## Problem requirements
Quote exactly, and only, the lines from the one with "držanje i uzgoj životinja - kazne do dva" through the end of the listing.

## Records supplied
"""
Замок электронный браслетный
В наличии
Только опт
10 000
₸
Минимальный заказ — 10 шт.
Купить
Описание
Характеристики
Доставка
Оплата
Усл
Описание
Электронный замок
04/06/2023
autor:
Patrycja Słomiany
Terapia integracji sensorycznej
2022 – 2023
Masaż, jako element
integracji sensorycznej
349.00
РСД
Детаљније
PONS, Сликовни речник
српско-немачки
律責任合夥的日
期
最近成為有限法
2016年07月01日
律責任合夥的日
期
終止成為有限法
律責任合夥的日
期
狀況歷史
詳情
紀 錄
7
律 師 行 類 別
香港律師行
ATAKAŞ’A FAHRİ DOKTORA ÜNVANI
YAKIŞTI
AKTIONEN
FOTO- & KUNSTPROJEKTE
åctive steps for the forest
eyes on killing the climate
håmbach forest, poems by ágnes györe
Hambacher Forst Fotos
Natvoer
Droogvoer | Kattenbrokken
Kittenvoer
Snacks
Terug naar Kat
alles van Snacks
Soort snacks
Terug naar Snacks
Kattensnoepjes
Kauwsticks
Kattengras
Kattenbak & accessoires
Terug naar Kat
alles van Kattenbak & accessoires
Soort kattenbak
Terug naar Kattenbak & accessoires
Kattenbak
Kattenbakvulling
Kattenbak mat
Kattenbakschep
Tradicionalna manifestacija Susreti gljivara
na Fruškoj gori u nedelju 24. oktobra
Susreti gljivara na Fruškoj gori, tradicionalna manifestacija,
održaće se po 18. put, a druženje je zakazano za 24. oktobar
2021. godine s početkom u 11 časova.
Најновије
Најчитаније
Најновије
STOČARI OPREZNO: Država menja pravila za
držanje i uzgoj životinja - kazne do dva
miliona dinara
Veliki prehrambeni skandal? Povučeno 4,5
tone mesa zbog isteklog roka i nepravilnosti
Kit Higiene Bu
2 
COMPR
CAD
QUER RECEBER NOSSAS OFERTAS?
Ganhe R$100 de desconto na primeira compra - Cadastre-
"""
## Written reply
držanje i uzgoj životinja - kazne do dva
miliona dinara
Veliki prehrambeni skandal? Povučeno 4,5
tone mesa zbog isteklog roka i nepravilnosti
Kit Higiene Bu
2 
COMPR
CAD
QUER RECEBER NOSSAS OFERTAS?
Ganhe R$100 de desconto na primeira compra - Cadastre-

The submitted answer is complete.